Reproduce verbatim the passage of the blog post below on central bank reflation, from "Although I have" up to and including "investors alive today.".

Source document:
* * * * * * *

Monday, January 23, 2012

Why Isn't Central Bank Reflation Working This Time?

Although I have given Paulson quite a hard time, there was a plausible argument that 2008 would be followed by a normal cyclical recovery to new highs, i.e. the post-WWII experience. The Federal Reserve facilitated these recoveries by turning a blind eye to insolvent banks, lowering short term interest rates, and allowing the insolvent banks to borrow freely at low rates; then lending at a higher rate, and using the interest margin to earn their way back to solvency. This has never failed to work during the lifetimes of investors alive today.

The inability to lever up and rally to new highs should remind us of Japan. Why has their stock market been falling for decades? Don't central banks have the ability to target whatever nominal price they desire for a stock market index?

Could it be the aging population of Japan? By aging population, we mean a falling worker/retiree ratio. Among other outcomes, more people consuming and fewer people working means less investment and therefore slower growth. Because falling populations have not happened in recent history, almost no one sees the economic and social threat that this poses.

The aging populations are a result of falling fertility in wealthy nations. It is unclear what causes this, because the strongest correlation is simply with prosperity itself, as measured by GDP/capita. There is something about success that leads to demographic collapse. It could be that the social security safety nets in rich countries allow individuals to selfishly consume instead of reproducing. Or perhaps rich societies suffer from Geoffrey Miller's theory regarding Fermi's Paradox.

Whatever the ultimate explanation for aging populations, this trend is already in place and nothing can be done about it because everyone involved has already been born. Yet, strangely, U.S. investors continue in blissful ignorance of this underlying demographic reality.

Falling populations will of course decrease the demand for capital goods like new houses and cars. The housing market in particular faces three threats: aging population, excess supply and supply of the wrong type, and U.S. wage convergence with emerging market countries.

One structural problem with the U.S. economy is how leveraged it is to growth: the financial services sector needs positive first and even second derivatives of economic activity in order to prosper. Without a long term trend of rising population as a tailwind, investors will be less sheltered from malinvestments and problems of excess capacity.

These problems are obvious yet ignored because the consequences are grim and also because they involve concerns that are many years away. The phrase "I'll be gone, you'll be gone" applies here.


Taylor Conant said...


We aren't big on demographic trends. It's difficult to translate that information into profitable decisions. It is hard to figure out what businesses will prosper in the future, based on macro trends. See's candy is for anyone and Fruit of the Loom is for people who need underwear today. We want to be right on something that will work right now, not something that might work in the future. I doubt that Wal-Mart spends a lot of time on demographics. They instead focus on where to put the store and what to put on the shelves. I've never found those kinds of stats useful. People were all excited to go into stocks 6 years ago, but it wasn't because of demographic trends.

* * * * * * *

Data listing:
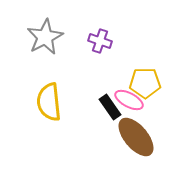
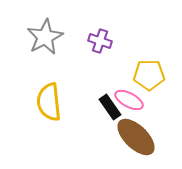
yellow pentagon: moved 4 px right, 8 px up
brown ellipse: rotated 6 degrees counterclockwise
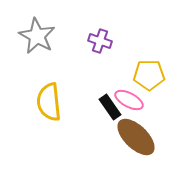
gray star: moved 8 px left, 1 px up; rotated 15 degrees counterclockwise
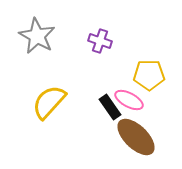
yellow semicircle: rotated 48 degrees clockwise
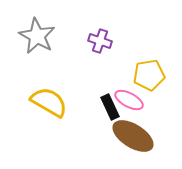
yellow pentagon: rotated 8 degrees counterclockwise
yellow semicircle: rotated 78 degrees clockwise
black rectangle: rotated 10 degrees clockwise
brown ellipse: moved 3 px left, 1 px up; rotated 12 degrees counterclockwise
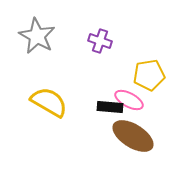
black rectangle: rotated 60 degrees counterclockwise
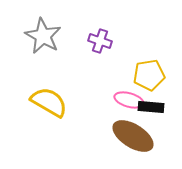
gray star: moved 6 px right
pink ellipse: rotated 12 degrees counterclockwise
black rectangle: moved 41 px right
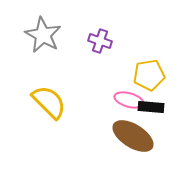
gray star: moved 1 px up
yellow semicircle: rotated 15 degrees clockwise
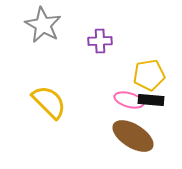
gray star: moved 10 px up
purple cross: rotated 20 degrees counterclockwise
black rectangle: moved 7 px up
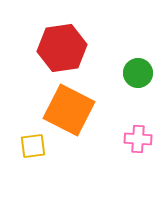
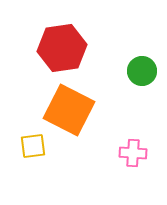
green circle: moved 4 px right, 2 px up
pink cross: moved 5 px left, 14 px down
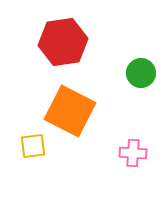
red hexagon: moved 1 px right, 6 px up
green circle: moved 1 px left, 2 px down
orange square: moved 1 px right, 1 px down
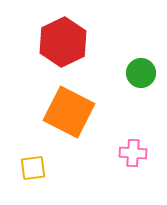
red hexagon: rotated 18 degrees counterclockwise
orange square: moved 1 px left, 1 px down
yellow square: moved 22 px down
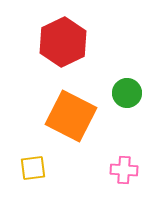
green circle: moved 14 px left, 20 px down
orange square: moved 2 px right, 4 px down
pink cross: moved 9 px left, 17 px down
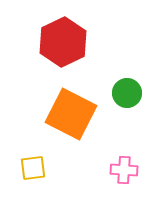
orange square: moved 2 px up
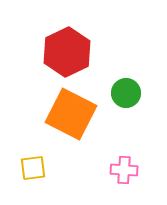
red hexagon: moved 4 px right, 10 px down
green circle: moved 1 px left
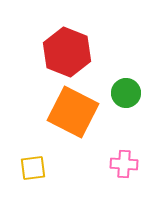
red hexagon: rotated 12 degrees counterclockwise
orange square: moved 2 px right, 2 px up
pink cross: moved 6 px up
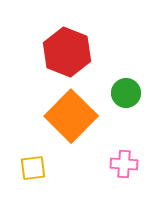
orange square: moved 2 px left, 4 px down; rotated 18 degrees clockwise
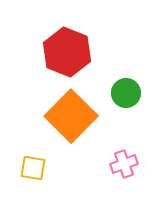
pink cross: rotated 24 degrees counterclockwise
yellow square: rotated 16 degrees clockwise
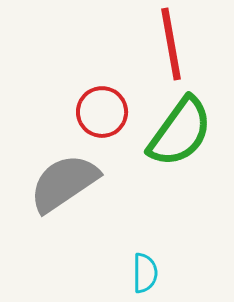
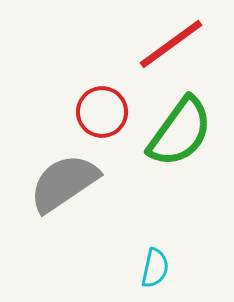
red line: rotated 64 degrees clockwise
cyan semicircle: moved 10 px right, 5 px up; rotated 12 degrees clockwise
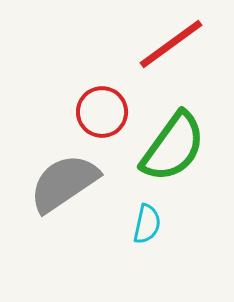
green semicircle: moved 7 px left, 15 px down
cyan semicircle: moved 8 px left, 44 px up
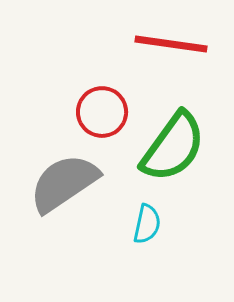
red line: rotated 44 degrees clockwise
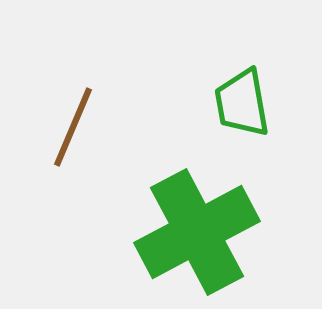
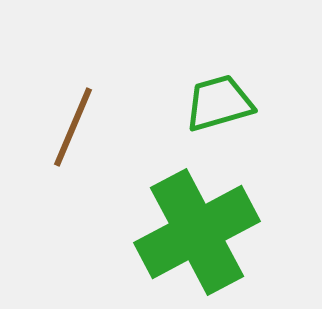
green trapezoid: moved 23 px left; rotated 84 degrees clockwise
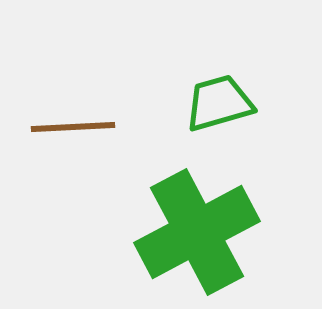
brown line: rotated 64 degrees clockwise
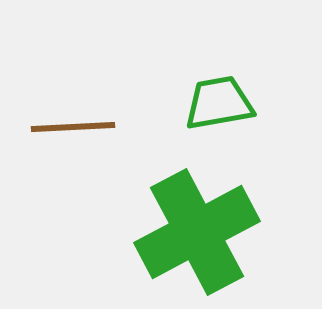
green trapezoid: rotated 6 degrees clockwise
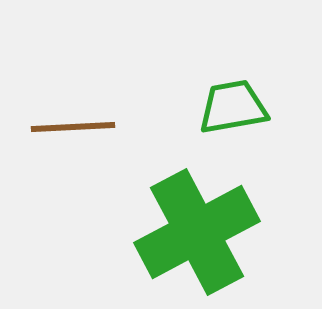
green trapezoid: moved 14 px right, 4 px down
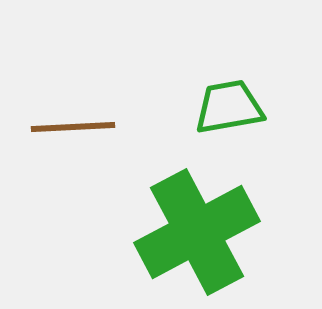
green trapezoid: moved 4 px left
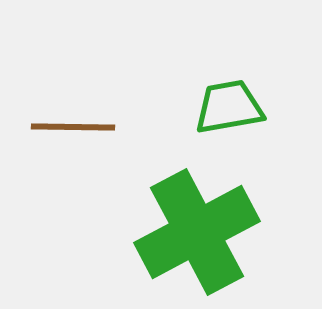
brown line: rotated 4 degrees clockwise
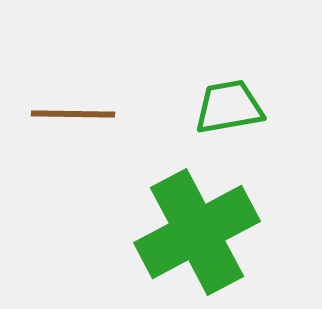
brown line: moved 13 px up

* * * * * * *

The response:
Although I have given Paulson quite a hard time, there was a plausible argument that 2008 would be followed by a normal cyclical recovery to new highs, i.e. the post-WWII experience. The Federal Reserve facilitated these recoveries by turning a blind eye to insolvent banks, lowering short term interest rates, and allowing the insolvent banks to borrow freely at low rates; then lending at a higher rate, and using the interest margin to earn their way back to solvency. This has never failed to work during the lifetimes of investors alive today.